JP 2006-60119 A JP2012-15209A

  As described above, if a glass substrate is used, an interposer can be made at a low cost. However, as a problem, a process for forming fine wiring and TGV has not yet been established, and copper and glass, which are mainstream wiring materials, have been established. It is mentioned that the adhesiveness with is poor.

  In general, in the formation of an insulator electrode on a glass substrate, in order to improve the adhesion between the glass and the insulator electrode, an inorganic adhesion layer is formed on the glass surface, and the electrode is formed thereon ( (See Patent Document 1 above). Materials with good adhesion to glass include titanium and chromium, but chromium and titanium have lower electrical conductivity than copper, and current concentrates on the chromium layer or titanium layer due to the skin effect in high-frequency transmission. Transmission loss occurs. This phenomenon is particularly noticeable in the TGV whose outer periphery is covered with titanium or chromium, which impairs the excellent electrical characteristics of the glass.

  As in Patent Document 2, there is an attempt to use a resin in order to improve the adhesion between the through hole and the through electrode. Since the resin layer is formed by a wet process such as coating, there is a problem that due to the small diameter of the through hole, the through hole is completely filled with the resin, and the through electrode cannot be formed.

  An object of the present invention is to provide an interposer that has low high-frequency transmission loss inside a through hole and has high electrical characteristics and fine wiring formation.

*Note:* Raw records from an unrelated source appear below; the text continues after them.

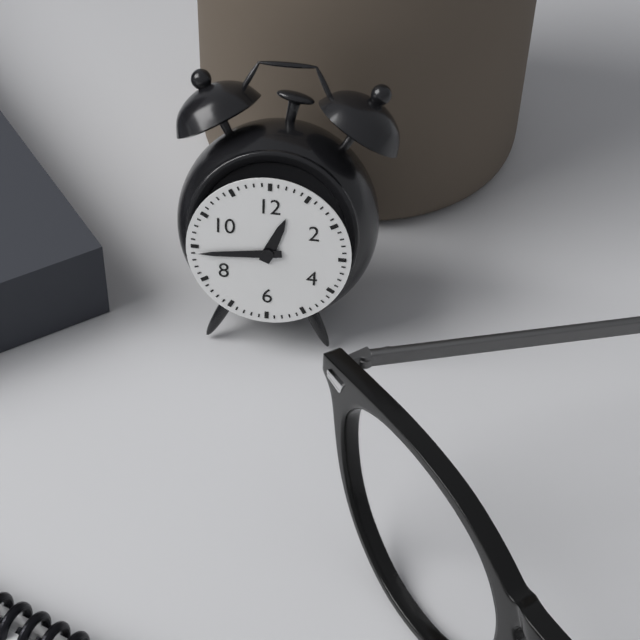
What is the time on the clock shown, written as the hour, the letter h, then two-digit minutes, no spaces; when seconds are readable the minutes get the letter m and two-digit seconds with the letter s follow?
12h44
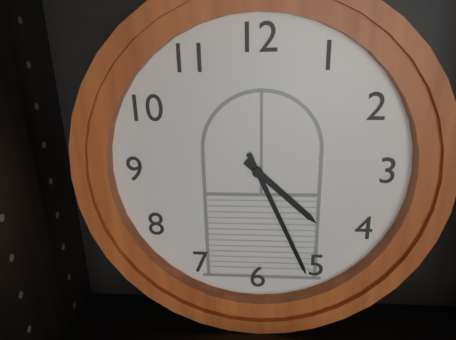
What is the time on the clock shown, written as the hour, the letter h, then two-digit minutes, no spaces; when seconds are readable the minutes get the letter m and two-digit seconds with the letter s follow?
4h26
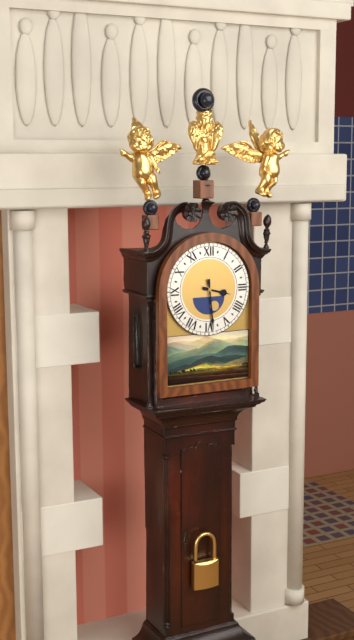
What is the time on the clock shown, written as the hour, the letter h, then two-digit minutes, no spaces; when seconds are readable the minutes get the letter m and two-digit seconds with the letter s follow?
3h29
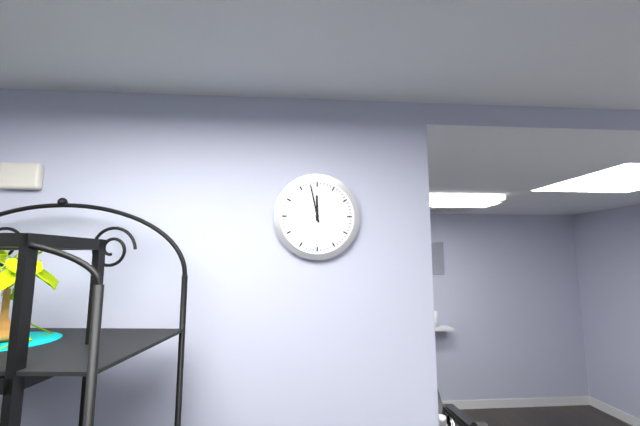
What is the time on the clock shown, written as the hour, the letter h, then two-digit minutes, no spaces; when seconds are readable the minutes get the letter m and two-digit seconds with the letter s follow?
11h58
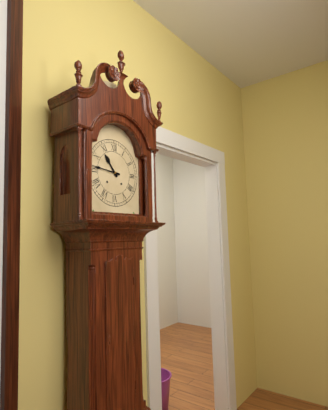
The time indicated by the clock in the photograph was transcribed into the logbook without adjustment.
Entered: 10:46
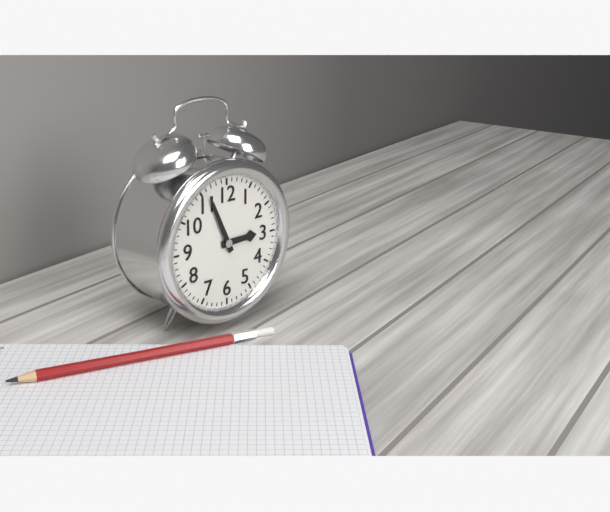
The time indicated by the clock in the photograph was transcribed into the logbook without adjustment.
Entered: 2:56
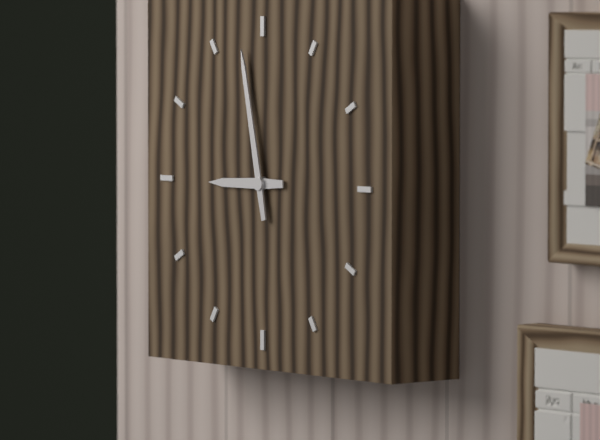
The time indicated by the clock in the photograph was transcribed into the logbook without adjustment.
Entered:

  In order to solve the above problems, the present invention comprises a substrate having a through hole, one or more wiring layers disposed on the substrate through a seed layer, and an oxide or resin on the wall surface of the through hole. An interposer comprising an adhesion layer formed of an insulator and a through electrode formed on the adhesion layer and capable of conducting both surfaces of the substrate.

  The present invention is also a semiconductor device in which a semiconductor chip is fixed to the above-described interposer.

  The present invention also includes a step of fixing a substrate on an insulating layer of a support substrate whose surface is modified with an insulator made of an oxide or a resin, a through-hole forming step for forming a through-hole in the substrate, and a formed through-hole An adhesion layer forming step of forming an adhesion layer by irradiating the insulator with a laser through the hole to sublimate the insulator and bringing the sublimated insulator into close contact with the inner wall of the through hole, and a substrate made of a conductive material in the through hole This is a method for manufacturing an interposer, which includes a through electrode forming step of forming a through electrode capable of conducting both surfaces of the substrate and a conductive layer removing step of selectively removing a part of the conductive layer on the surface of the substrate.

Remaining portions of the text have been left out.